Ces centres devraient être pluridisciplinaires : médecins, mais aussi infirmières, kiné, psychologues… Ils seraient ainsi largement ouverts sur la cité et développeraient un travail de partenariat « en réseau » avec les professionnels libéraux, mais aussi les travailleurs sociaux, les services de maintien à domicile, les services municipaux, les élus, les associations de malades, la médecine scolaire. Ce serait le service public de santé de proximité, porte d’entrée pour les soins, mais aussi regard sur la politique de prévention dans la cité, autour des citoyens-usagers, des associations de malades, syndicats, élus, professionnels de santé…

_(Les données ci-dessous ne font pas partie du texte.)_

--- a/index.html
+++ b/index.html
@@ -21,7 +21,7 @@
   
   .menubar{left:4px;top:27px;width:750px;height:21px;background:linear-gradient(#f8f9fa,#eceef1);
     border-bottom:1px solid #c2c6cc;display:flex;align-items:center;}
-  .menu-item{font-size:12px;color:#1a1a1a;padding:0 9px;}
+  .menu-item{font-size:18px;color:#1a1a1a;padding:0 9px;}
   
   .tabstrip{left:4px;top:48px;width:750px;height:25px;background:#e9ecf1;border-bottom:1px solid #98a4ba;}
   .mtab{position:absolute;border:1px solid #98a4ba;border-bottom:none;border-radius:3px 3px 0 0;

Ces centres de santé, tout comme l’hôpital public, seraient financés par l’assurance maladie, ce qui garantirait l’égalité de traitement de tous, quel que soit son lieu d’habitation. Ils ne dépendraient pas du bon vouloir du financement de telle ou telle collectivité locale. Ce projet est bien différent des « maisons médicales » créées récemment, qui sont de simples lieux de consultations où les patients doivent faire l’avance des frais. Le second niveau serait composé des hôpitaux de proximité, en cours de destruction par la réforme Bachelot. Ces hôpitaux devraient au moins disposer d’un service d’urgence, d’un service de chirurgie et d’une maternité. Enfin, troisième niveau, des hôpitaux dont les hôpitaux universitaires ayant un plateau technique complet des grandes spécialités médicales. Pour assurer le recrutement de personnel médical là où les besoins existent, nous préconisons avec la suppression du « numerus clausus » [1], la création d’un statut de médecin en formation, rémunéré au Smic revendiqué, pendant toute la durée des études médicales, en échange d’un engagement à servir dans le service public, là ou la nécessité l’exige. Ce serait aussi le moyen de démocratiser les études médicales.
Quelle que soit l’issue des élections la mobilisation est à l’ordre du jour
Quel que soit le président élu le 6 mai prochain, la lutte pour ces exigences restera d’actualité et nécessitera la mobilisation. Même en cas de majorité « de gauche », il ne suffira pas au Parlement de quelques députés pouvant relayer la défense et l’amélioration du système de soin pour y répondre. L’expérience en 1981 d’un ministre de la santé du PCF prononçant d’excellents discours, mais cautionnant dans la pratique les mesures d’austérité contre la Sécurité sociale et l’hôpital mérite d’être rappelée. Dans la perspective de cette mobilisation, un acquis important pour l’organisation d’une mobilisation sur les questions de santé et de protection sociale est l’existence du collectif « Notre Santé en danger » composé de 120 associations, collectifs, syndicats et partis (dont le NPA). Ses exigences radicales inscrites dans son socle commun et l’initiative qu’il prend le 14 avril pour les faire entendre à la veille du scrutin sont des jalons importants pour préparer les luttes futures pour le droit à la santé.